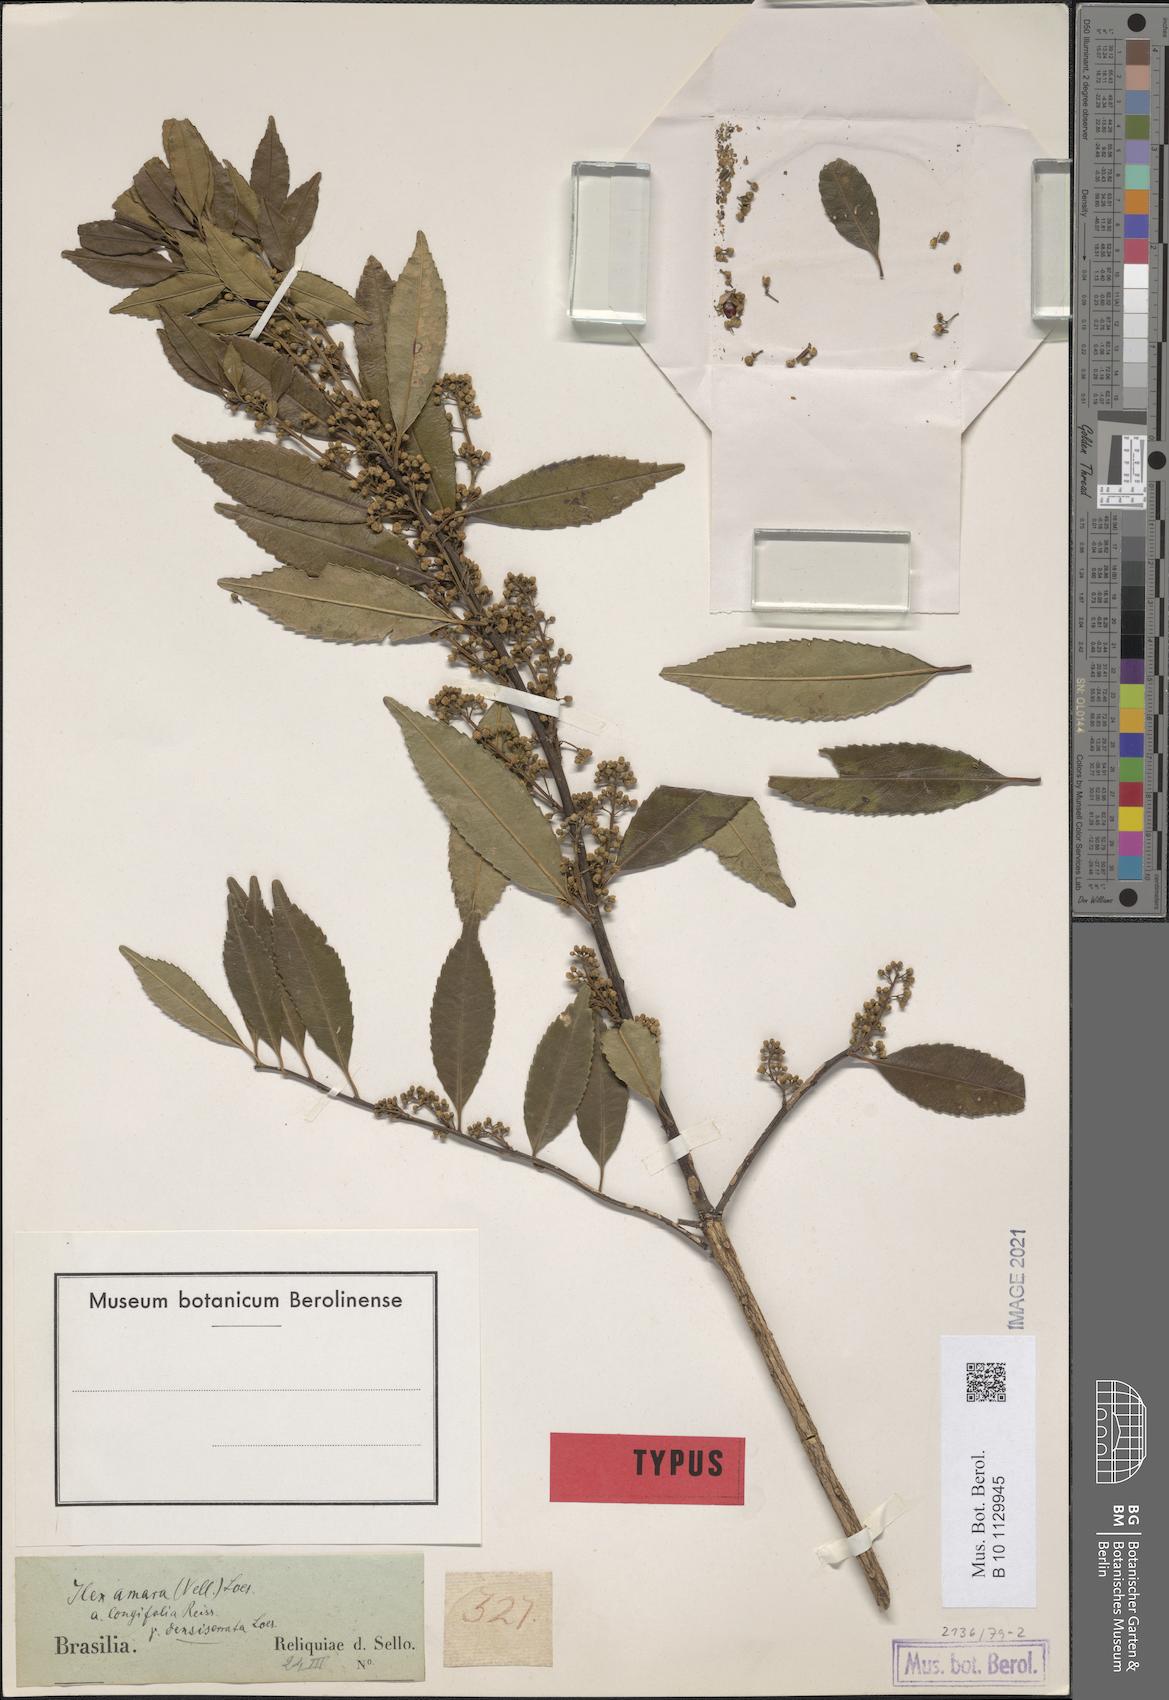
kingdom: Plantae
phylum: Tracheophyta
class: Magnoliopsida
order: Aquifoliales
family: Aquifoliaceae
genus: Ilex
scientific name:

§ Requirements
Put every line of the rows above into a numbered list, with blank lines dropped and the pictures left out.

§ Answer for the task
1. kingdom: Plantae
2. phylum: Tracheophyta
3. class: Magnoliopsida
4. order: Aquifoliales
5. family: Aquifoliaceae
6. genus: Ilex
7. scientific name:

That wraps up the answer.